▸ DESCRIPTION OF THE TASK
Write out the records word for word, with no pictures.

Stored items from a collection
══════════════════════════════
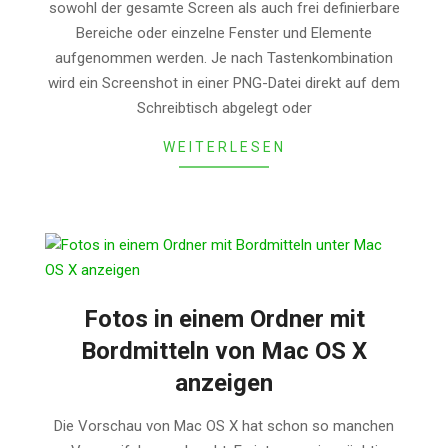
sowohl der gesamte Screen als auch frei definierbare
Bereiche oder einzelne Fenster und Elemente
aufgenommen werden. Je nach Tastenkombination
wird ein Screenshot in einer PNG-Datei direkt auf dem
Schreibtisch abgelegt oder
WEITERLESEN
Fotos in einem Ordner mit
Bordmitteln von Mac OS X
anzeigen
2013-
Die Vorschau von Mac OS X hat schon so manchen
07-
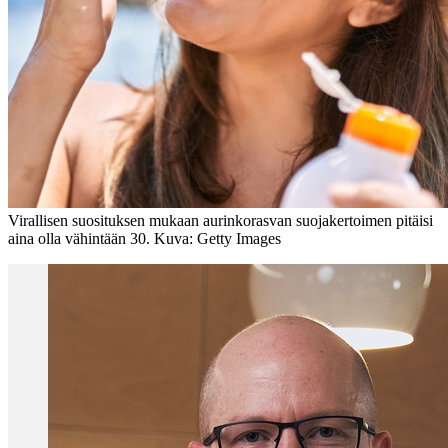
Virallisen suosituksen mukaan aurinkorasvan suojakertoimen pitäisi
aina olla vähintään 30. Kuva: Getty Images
══════════════════════════════
▸ EXERCISE RESPONSE
sowohl der gesamte Screen als auch frei definierbare
Bereiche oder einzelne Fenster und Elemente
aufgenommen werden. Je nach Tastenkombination
wird ein Screenshot in einer PNG-Datei direkt auf dem
Schreibtisch abgelegt oder
WEITERLESEN
Fotos in einem Ordner mit
Bordmitteln von Mac OS X
anzeigen
2013-
Die Vorschau von Mac OS X hat schon so manchen
07-
Virallisen suosituksen mukaan aurinkorasvan suojakertoimen pitäisi
aina olla vähintään 30. Kuva: Getty Images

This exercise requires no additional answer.